SAN FRANSISCO – Wachovia Corp. (WB) and Golden West Financial Corp. (GDW) easily won shareholder approval on Thursday for their merger, which would combine the fourth-largest U.S. bank with the No. 2 U.S. savings and loan.
The acquisition of Oakland, California-based Golden West would give Wachovia its first significant branch presence on the U.S. West Coast, and significantly expand its mortgage operations. Wachovia is based in Charlotte, North Carolina.
Regulators still must approve the deal.
At separate shareholder meetings, about 93 percent of Wachovia shares cast and 99 percent of Golden West shares cast voted in favor of the merger, representatives for the companies said.

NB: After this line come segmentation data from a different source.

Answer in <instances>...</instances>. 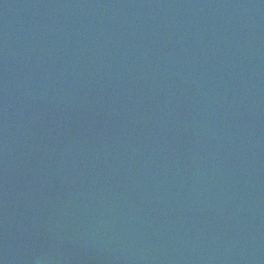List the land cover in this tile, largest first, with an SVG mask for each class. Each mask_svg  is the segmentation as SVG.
<instances>
[{"label": "water", "instance_id": "obj_1", "mask_svg": "<svg viewBox=\"0 0 264 264\" xmlns=\"http://www.w3.org/2000/svg\"><path fill=\"white\" fill-rule=\"evenodd\" d=\"M0 264H264V0H0Z\"/></svg>", "mask_w": 264, "mask_h": 264}]
</instances>
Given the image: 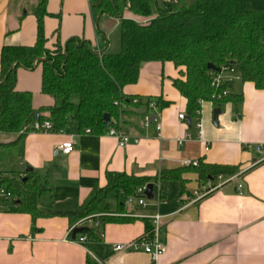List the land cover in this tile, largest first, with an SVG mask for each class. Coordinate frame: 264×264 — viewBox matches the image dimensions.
<instances>
[{"label":"crops","instance_id":"crops-1","mask_svg":"<svg viewBox=\"0 0 264 264\" xmlns=\"http://www.w3.org/2000/svg\"><path fill=\"white\" fill-rule=\"evenodd\" d=\"M37 3L0 0V54L5 46L34 45ZM50 3L47 0L44 19L47 49L73 37L90 41L98 52L104 48L89 0H62L59 10ZM124 17L133 18L129 13ZM116 25L117 20L106 17L101 27L110 33ZM181 71L169 62L144 63L138 81L122 90L123 95L144 103L160 100L167 104H156L155 111L141 106L124 112L120 129L129 137L125 147L107 134L80 133L72 121L61 133L30 132L22 137L21 133H0V172L35 169L46 175V191L38 204L48 214L18 212L12 206L13 197L0 198V264H150L148 254L114 251L113 245L142 236L145 220L151 223L156 214L160 215L159 238L165 245L158 264H264V91L250 82L232 81L228 92L241 95V103L225 104L217 125L209 102L201 104L198 119L187 122L186 99L173 86L175 79H182ZM16 91L30 92L32 109L49 117L46 110L40 111L51 107L53 99L41 94L39 67L17 71ZM148 111L156 122L145 129L141 120ZM180 114L184 121L178 119ZM197 121L201 140L196 139ZM156 124L162 127L161 138L156 135ZM185 136L191 139L178 146L177 139ZM66 142L74 144L68 155L58 149ZM186 160L247 169L241 177L242 193L235 183H228L192 202L199 186L195 172L184 171L183 182L159 178L162 170L181 169ZM111 172L158 177L153 182V198H147L146 206L125 201L118 210L109 195L100 205L106 210L87 215L101 214L97 227L80 223L87 216H75L107 184ZM109 217L126 220L107 221ZM85 227L93 230L94 237L85 234L87 239L79 243ZM76 228L83 229L73 237Z\"/></svg>","mask_w":264,"mask_h":264},{"label":"trees","instance_id":"trees-1","mask_svg":"<svg viewBox=\"0 0 264 264\" xmlns=\"http://www.w3.org/2000/svg\"><path fill=\"white\" fill-rule=\"evenodd\" d=\"M97 15L96 28L104 48L96 51L90 41L73 37L63 45L49 50L44 34L47 0H38L34 16L37 24L33 46H5L0 54V133L31 132V125L48 120L52 132L61 133L72 121L80 133L103 136L108 128L102 118L118 117L115 102L122 101L128 109L145 103L125 96L122 90L138 81L142 64L172 63L182 68V79L173 81L174 88L186 99V118L198 119L201 104L209 102L214 109L228 103H241V95L228 92V83L212 85L220 73L207 69L212 65L223 71L234 68L241 82H250L264 91V0H89ZM129 13L133 18H125ZM117 20L108 33L102 27L105 18ZM135 18L141 19L137 21ZM41 69V94L53 99L44 118L32 109V94L16 91L17 71ZM226 91L227 94L223 95ZM136 98L138 103L131 104ZM157 106L166 103L155 101ZM127 109V110H128ZM126 110V111H127ZM125 111V112H126ZM236 167L199 163L198 167L162 170L159 178L183 182L184 171L197 174L198 184L219 174L231 175ZM46 175L30 169L21 172H0V188L11 193L15 211L34 216L48 215L38 201L44 191ZM158 177L108 173V182L91 198L84 211L75 218L106 210L100 207L107 196L115 198L118 210L126 198L143 184ZM109 217L107 221H123ZM151 223L145 220V232ZM81 233L94 237L91 228Z\"/></svg>","mask_w":264,"mask_h":264},{"label":"built area","instance_id":"built-area-1","mask_svg":"<svg viewBox=\"0 0 264 264\" xmlns=\"http://www.w3.org/2000/svg\"><path fill=\"white\" fill-rule=\"evenodd\" d=\"M232 81H240V76L237 74L234 68H227L220 72L219 76H217L212 85L220 86L224 84H229ZM227 92L224 91L223 95H226ZM138 103V100L136 98H133L131 100V104L135 105ZM118 110V117L113 120V125L111 126V120H110V126L108 128L107 135L114 137L118 140V145L120 147H125L127 143L129 142V137L123 133V131L120 129V120L122 118V115L124 112L128 109V106L123 104L122 101L115 102L114 104ZM157 108L156 103L154 101H150L148 103V109L149 111H155ZM147 112L141 120V126L145 129L149 128L152 124H155L156 118L153 114L150 112ZM118 119V120H117ZM178 119L181 121H184L186 118L183 114L178 115ZM196 139L201 140V123L200 121L196 122ZM52 130V125L48 120H45L43 122H37L35 121L31 125V132H48ZM25 131L22 130L21 133ZM161 131L162 127L159 124L155 125V132L158 138H161ZM86 133L88 134L89 131L87 130ZM190 136H185L183 138L177 139V145L182 146L184 141L190 140ZM59 151L64 154L68 155L74 151V144L72 142H66L59 146ZM205 151H208V148H205ZM256 151H261V147H256ZM199 162L198 161H190L186 160L182 162L183 168H189V167H198ZM247 169H238L237 172L231 175H222L219 174L214 178H209L205 183H202L198 186L196 190L193 191L194 199L192 202L198 201L205 196L211 194L215 190H218L222 186L228 183H235V188L238 193H242V183H241V177L244 175L245 171ZM146 187L147 184H143L141 186H138L135 189V193L133 195H130L126 198V203L128 204H137L139 206H146L147 204V197H146ZM0 198L3 199H10L12 198V195L10 192L5 191L4 189L0 188ZM161 199V198H159ZM0 205V210H1ZM101 214L91 215L83 218L80 223L86 222L89 226L95 228L99 225V221L97 218ZM151 231L145 232L142 236L128 241V242H122V243H115L113 245L114 251H135V252H144L150 256V264H158V260L160 256L165 251V245L162 243V241L159 238V230H160V215H154L151 216ZM73 228H71L72 230ZM70 230V231H71ZM103 234L100 233L99 237H102ZM87 239L86 235H80V237L77 239V242L83 243Z\"/></svg>","mask_w":264,"mask_h":264},{"label":"water","instance_id":"water-1","mask_svg":"<svg viewBox=\"0 0 264 264\" xmlns=\"http://www.w3.org/2000/svg\"><path fill=\"white\" fill-rule=\"evenodd\" d=\"M207 69L212 70V71H217L218 73H220L221 71L219 69H215L212 65L208 64L207 65ZM220 113V110L218 109H214L213 111V123L214 125H217V117ZM38 117V114H36V118ZM103 122L105 123L106 127L109 128L110 126V117L108 114H105L102 118ZM187 122H189V119H186ZM30 170V169H27ZM146 197L148 199H152L153 198V183H148L147 187H146ZM83 228H76L73 231V237L75 236L76 233L80 232Z\"/></svg>","mask_w":264,"mask_h":264},{"label":"rangeland","instance_id":"rangeland-1","mask_svg":"<svg viewBox=\"0 0 264 264\" xmlns=\"http://www.w3.org/2000/svg\"><path fill=\"white\" fill-rule=\"evenodd\" d=\"M61 1H62V0H51L50 5H51V7H55V8H57V10H59V8H60V6H61ZM53 30H54V29H52L51 32H53ZM51 32H50L49 34H51ZM70 122H71V121H70ZM26 170H27V169H26ZM42 182H43L42 187L44 188V191H46L45 179H44V181H42ZM44 191H43V192H44Z\"/></svg>","mask_w":264,"mask_h":264}]
</instances>
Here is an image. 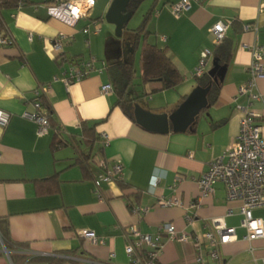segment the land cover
Masks as SVG:
<instances>
[{
  "label": "crops",
  "instance_id": "crops-1",
  "mask_svg": "<svg viewBox=\"0 0 264 264\" xmlns=\"http://www.w3.org/2000/svg\"><path fill=\"white\" fill-rule=\"evenodd\" d=\"M56 1L72 0H26L21 8L0 11V32L15 42L10 47L0 45V111L10 116L5 127L0 125V219L7 223L11 240L27 244L25 253L31 257L65 259L62 264H130L126 246L131 229H136L141 235L160 237L157 264H196L193 241H171L163 225L203 239L212 222L220 219L237 232L235 242L218 249L220 264H264V239H246L239 205L229 204L224 185L216 184L215 194L201 199L198 184L210 163L234 143L242 116L238 107L249 106L248 98L239 97L238 91L250 79L248 47L256 44L264 51V0H194L180 18L171 11L178 0H152L147 11L148 42L168 51L184 81L173 90L155 92L150 102L142 99L143 108L153 113L175 111L199 85L194 71L201 53H213L208 71L216 54L227 50L230 55L217 102L197 117L190 130L168 135L146 131L127 117L116 93L101 94V86L112 83L109 68L122 56L127 37L104 43L103 33L83 30L92 21L105 19L113 0H96L90 17L74 27L49 17L46 8ZM218 22L229 28L224 43L217 46L211 29ZM247 25L257 31H245ZM60 35L66 37L65 58L96 59V68L103 71L67 89L62 77L69 64L57 60L51 48ZM103 51L105 60L100 61ZM145 88L154 91L160 84ZM37 93L51 108L52 120L68 146L53 151L55 130L39 136L37 124L24 117L35 112ZM255 93L264 99V76ZM249 107L262 118L264 137V101ZM84 123L96 125L98 142L93 149L83 141ZM90 154L95 159L86 163L85 173L77 162ZM100 158L123 166V184L103 185V199L93 192L98 171L90 164ZM174 196L180 197L182 207L160 205ZM229 208L233 216H228ZM254 213L264 218L259 215L264 210ZM82 231L94 233L103 244L94 245L81 236ZM4 249L0 264H15ZM67 252L77 256L61 255ZM202 253L206 264H216L207 243L203 242Z\"/></svg>",
  "mask_w": 264,
  "mask_h": 264
},
{
  "label": "built area",
  "instance_id": "built-area-1",
  "mask_svg": "<svg viewBox=\"0 0 264 264\" xmlns=\"http://www.w3.org/2000/svg\"><path fill=\"white\" fill-rule=\"evenodd\" d=\"M21 3L25 0H19ZM194 0H178L171 7L174 17L180 18L189 11ZM96 0H72L56 1L47 6V13L50 18L58 20L69 27H74L82 19L89 18L95 8ZM23 7L20 4L19 8ZM103 21V19L101 20ZM229 25L224 22L215 24L211 32L214 35L213 43L220 45L224 40ZM257 31L255 26L247 25L245 31ZM102 31L99 21H92L84 30L85 34H100ZM64 35H60L51 42V48L57 54V60L68 63V68L64 72L62 82L68 89L71 85L80 83L87 79L94 72H102L103 69L96 68V59L85 61L83 59H67L64 52ZM0 45L4 47L14 46L15 42L11 37L0 32ZM252 54V63L249 67L250 79L239 88V97H247L249 106L255 101L263 100L255 93L257 81L264 76V51L259 45L249 46ZM213 58L211 50H204L199 58L198 65L194 71V77L202 79L208 72L209 64ZM105 65V63L103 62ZM46 90V89H45ZM115 93L112 83L108 82L101 86V94L109 96ZM40 93H37L39 96ZM241 107V121L239 133L234 143L215 158L209 165V169L199 179L200 198H209L215 194V185L221 183L226 191V199L229 204H238L239 214L242 219L240 228L246 231V239L250 242L264 239V218L255 217V210H264V137L262 118L250 107ZM34 113H24V117L31 120L38 127V135H47L51 129L49 117L43 111L40 103H34ZM10 116L0 111V125L5 127ZM105 145L107 139L104 138ZM210 148V146H208ZM95 163L98 174L94 178L93 192L99 199H103V185L116 183L122 179L123 166L119 163L113 164L107 159L100 158ZM180 182V179H177ZM161 206L171 207L183 204L179 196H174L168 201H161ZM197 205L192 203L191 208ZM228 216L234 215L233 208L227 211ZM213 228L207 229L203 239L191 236L186 233H178L171 224L163 225L162 231L168 235L171 241L178 243H188L193 241L197 249L196 264H206L202 253L203 242L209 246V256L216 264H220L221 256L219 248L233 243L237 240L236 228L228 227L223 220H214ZM132 238L126 246V253L130 259V264H157L159 254L162 250L160 237L141 235L136 229H131ZM81 236L89 240L94 245L103 244L96 235L89 231H82ZM113 258V255L111 256ZM112 264V263H108Z\"/></svg>",
  "mask_w": 264,
  "mask_h": 264
},
{
  "label": "trees",
  "instance_id": "trees-1",
  "mask_svg": "<svg viewBox=\"0 0 264 264\" xmlns=\"http://www.w3.org/2000/svg\"><path fill=\"white\" fill-rule=\"evenodd\" d=\"M146 0H132L130 11L134 14L140 9L142 4ZM26 0L21 3L19 0H0V11L3 9H18L20 4L25 5ZM150 13H147L145 18H143L142 24L134 29L129 31L126 37H130L133 45V55L124 60L123 58H119L117 62H115L110 68L109 73L111 75V81L115 89V93L118 97V106L122 109L127 117H129L132 121L135 122L134 118V106L136 103L140 104V101L144 99L147 94L142 93L141 95H134V91L132 89L133 84L132 80L135 74L134 71V56L135 51L139 49L142 43V50L140 55V79L141 84L146 86L151 83H159L160 88L153 91V93L158 91H167L173 90L181 85L184 81V77L174 66L171 56L169 55L167 50H163L158 48L156 45L149 44L148 36L150 33L147 31L146 24L148 23V17ZM2 28L1 20H0V31ZM127 30V28H126ZM125 30V31H126ZM222 41L221 45L224 43ZM119 47V43H117ZM120 53H117L119 55ZM116 56V55H113ZM112 56V57H113ZM230 59L229 51L223 50L221 53L215 55V60L217 62V72L214 76H211L207 72V74L198 80V86L207 87L212 84L211 92L209 94V107L214 105L219 97L220 91L223 85L224 78V69L228 66ZM187 98V97H186ZM185 98V99H186ZM40 103L43 108L45 114L49 117L51 129L55 130V136L52 143L53 151L61 149L69 145V143L62 139V133L60 129H57L56 125L52 120V110L49 107L48 103L41 95L36 96L34 101ZM209 109V108H208ZM207 110V109H206ZM205 112V111H204ZM136 123V122H135ZM82 129V138L83 141L87 144L90 149H93L95 144L98 142V137L96 135V125L89 126L87 123L83 124ZM91 154L88 156H84L82 159L78 160V164L84 169L85 173H87V165L88 161L95 159V157H91ZM93 168L95 167L94 162H90ZM116 183L123 184V179L116 181ZM139 198V197H138ZM4 246L9 252L10 257L15 264H25V263H33V262H46L48 264H62L66 260L59 258H49V257H34L29 256L25 252L28 248L27 244L16 243L11 240L8 225L5 221L0 219V250ZM61 255L76 257L77 253L75 252H67L62 253ZM75 264H79L75 262Z\"/></svg>",
  "mask_w": 264,
  "mask_h": 264
},
{
  "label": "water",
  "instance_id": "water-1",
  "mask_svg": "<svg viewBox=\"0 0 264 264\" xmlns=\"http://www.w3.org/2000/svg\"><path fill=\"white\" fill-rule=\"evenodd\" d=\"M132 0H113L105 20L108 24L113 25L119 36L125 34L130 21L134 17V13L130 11ZM130 37L124 41L130 48L123 49V59L127 60L133 55V45H129ZM218 67L214 59L213 69L210 75L216 74ZM212 84L207 87L197 86L187 98L171 113H153L143 108L139 103L134 106V118L137 125L146 131L168 135L173 133H185L190 130L196 122L197 117L209 108V94ZM6 251V249H4Z\"/></svg>",
  "mask_w": 264,
  "mask_h": 264
},
{
  "label": "rangeland",
  "instance_id": "rangeland-1",
  "mask_svg": "<svg viewBox=\"0 0 264 264\" xmlns=\"http://www.w3.org/2000/svg\"><path fill=\"white\" fill-rule=\"evenodd\" d=\"M151 3H152V0H147L140 7V9L137 11V13L134 15V17L130 21V23L127 27V30L125 31V34L123 36L117 35L115 27L113 25L108 24L105 19H103V21H99V25L102 28V31H101V33H103L102 36L105 38L104 43L107 42V40H111V43L115 42V41H121L122 42L123 40H125L124 38H126L127 34L130 33L129 31L138 28L142 24L143 18L145 16V14H147V11L150 8ZM141 48H142V43H141L139 49L135 51V56H134L135 74H134V77L132 80V84H133L132 89L138 90L140 92L142 91L143 93H144V91H146L147 96L145 97L146 99L145 98L144 99L150 102L151 97H153L156 94L153 93V91H151L148 88L147 89L145 88V90H144L143 89L144 86L141 84V79H140V55H141V50H142ZM103 52L104 53H103L102 59H100V61L105 60V51H103ZM148 93H150V94H148ZM254 214L258 215L257 213H254ZM259 215L263 216L264 213L263 214L259 213Z\"/></svg>",
  "mask_w": 264,
  "mask_h": 264
},
{
  "label": "flooded vegetation",
  "instance_id": "flooded-vegetation-1",
  "mask_svg": "<svg viewBox=\"0 0 264 264\" xmlns=\"http://www.w3.org/2000/svg\"><path fill=\"white\" fill-rule=\"evenodd\" d=\"M129 43H130L129 45L132 44V40L131 39L129 40ZM130 47L127 44H125V42H124V46H123L124 49L129 50ZM121 58H123V55L121 56Z\"/></svg>",
  "mask_w": 264,
  "mask_h": 264
}]
</instances>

The companies valued the merger at $25.5 billion when they announced it in May and expect it to close in the fourth quarter. Golden West shareholders would receive 1.051 Wachovia shares and $18.65 in cash for each of their shares.
Many investors and analysts have criticized Wachovia Chief Executive Ken Thompson's decision to buy Golden West, citing an expected housing slowdown, and possible problems in converting a thrift into a full-service bank. The merger's value by Wednesday had fallen to about $24.1 billion.
"We're still concerned about the integration," said William Harper, chief investment officer of South Carolina's Greenwood Capital Associates LLC, which owns Wachovia shares. "It also appears the (real estate) bubble is pretty well peaking out."
Golden West specializes in adjustable-rate mortgages, and operates 285 World Savings Bank branches in 10 states. Septuagenarians Herbert and Marion Sandler have run the thrift for 43 years. Wachovia operates 3,109 banking offices.
On August 15, Golden West said loan originations in July fell 15 percent and credit quality declined to a two-year low. Deposits, however, rose $880 million from June, suggesting that the thrift is adding customers.
"As the market gets the proper information, as the market puts the two companies together, they are beginning to understand what we saw in it," Thompson said in an interview published Thursday in the Charlotte Observer. "Strategically, we think being in the mortgage business in the United States is a winning bet."
In Thursday afternoon trading, Golden West shares fell 70 cents to $75.38, and Wachovia shares fell 65 cents to $54.61.